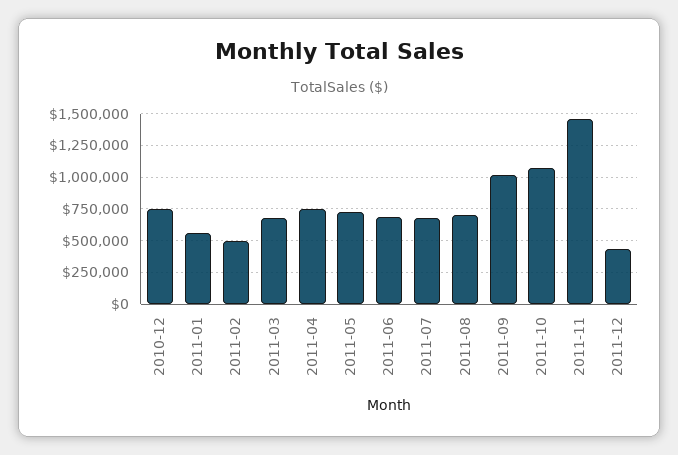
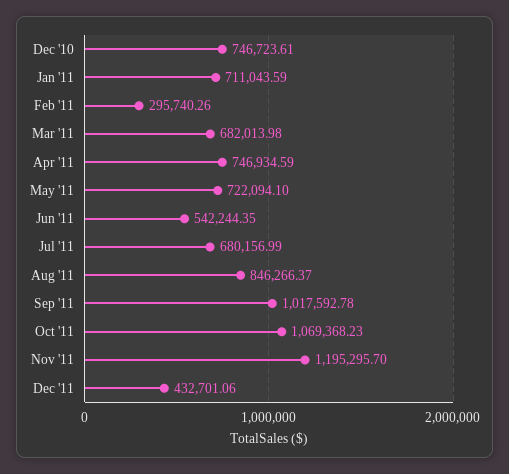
  {
    "2010-12": 746723.61,
-   "2011-01": 550000,
+   "2011-01": 711043.59,
-   "2011-02": 500000,
+   "2011-02": 295740.26,
    "2011-03": 682013.98,
    "2011-04": 746934.59,
    "2011-05": 722094.1,
-   "2011-06": 700000,
+   "2011-06": 542244.35,
    "2011-07": 680156.99,
-   "2011-08": 700000,
+   "2011-08": 846266.37,
    "2011-09": 1017592.78,
    "2011-10": 1069368.23,
-   "2011-11": 1450000,
+   "2011-11": 1195295.7,
    "2011-12": 432701.06
  }

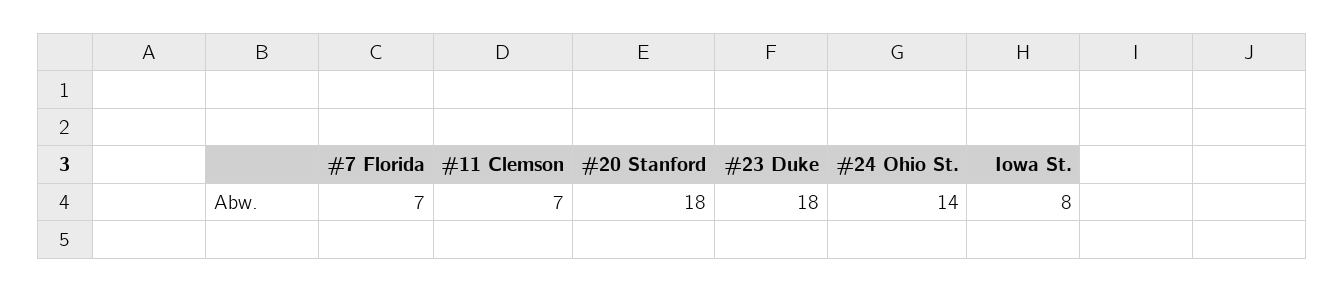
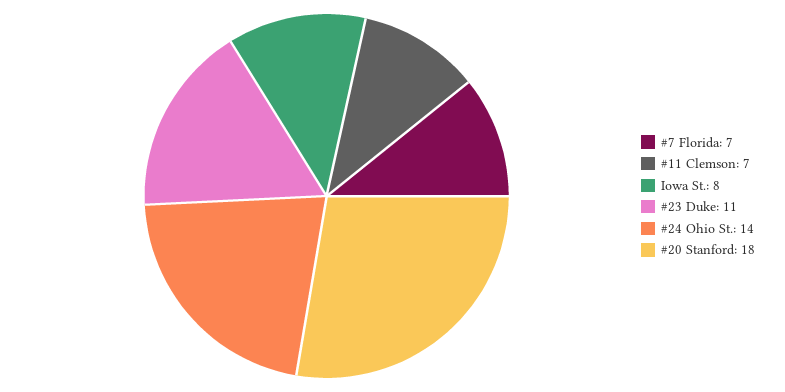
  {
    "#7 Florida": 7,
    "#11 Clemson": 7,
    "#20 Stanford": 18,
-   "#23 Duke": 18,
+   "#23 Duke": 11,
    "#24 Ohio St.": 14,
    "Iowa St.": 8
  }

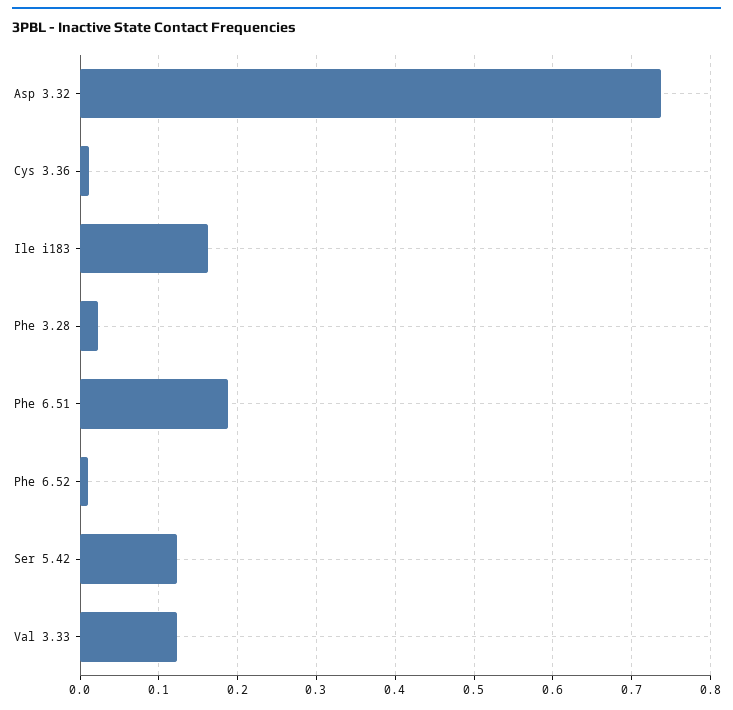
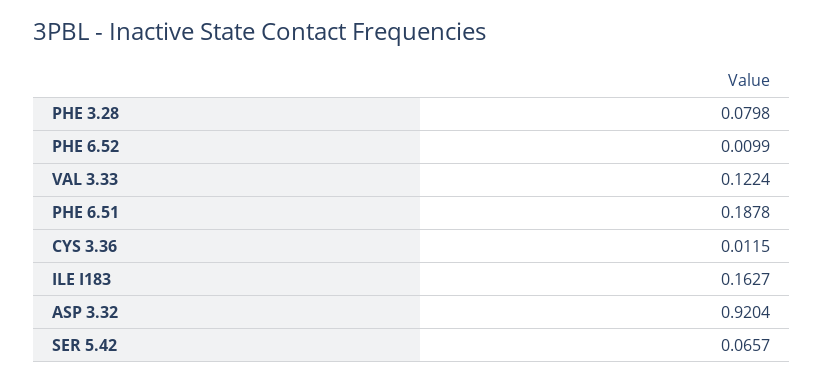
  {
-   "Asp 3.32": 0.74,
+   "Asp 3.32": 0.9204,
    "Cys 3.36": 0.0115,
    "Ile i183": 0.1627,
-   "Phe 3.28": 0.02,
+   "Phe 3.28": 0.0798,
    "Phe 6.51": 0.1878,
    "Phe 6.52": 0.0099,
-   "Ser 5.42": 0.12,
+   "Ser 5.42": 0.0657,
    "Val 3.33": 0.1224
  }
※
* **YOUR ASSIGNMENT**
A word-for-word copy of the records above is needed, pictures excluded.

* **ANSWER AREA**
  {
    "2010-12": 746723.61,
-   "2011-01": 550000,
+   "2011-01": 711043.59,
-   "2011-02": 500000,
+   "2011-02": 295740.26,
    "2011-03": 682013.98,
    "2011-04": 746934.59,
    "2011-05": 722094.1,
-   "2011-06": 700000,
+   "2011-06": 542244.35,
    "2011-07": 680156.99,
-   "2011-08": 700000,
+   "2011-08": 846266.37,
    "2011-09": 1017592.78,
    "2011-10": 1069368.23,
-   "2011-11": 1450000,
+   "2011-11": 1195295.7,
    "2011-12": 432701.06
  }

  {
    "#7 Florida": 7,
    "#11 Clemson": 7,
    "#20 Stanford": 18,
-   "#23 Duke": 18,
+   "#23 Duke": 11,
    "#24 Ohio St.": 14,
    "Iowa St.": 8
  }

  {
-   "Asp 3.32": 0.74,
+   "Asp 3.32": 0.9204,
    "Cys 3.36": 0.0115,
    "Ile i183": 0.1627,
-   "Phe 3.28": 0.02,
+   "Phe 3.28": 0.0798,
    "Phe 6.51": 0.1878,
    "Phe 6.52": 0.0099,
-   "Ser 5.42": 0.12,
+   "Ser 5.42": 0.0657,
    "Val 3.33": 0.1224
  }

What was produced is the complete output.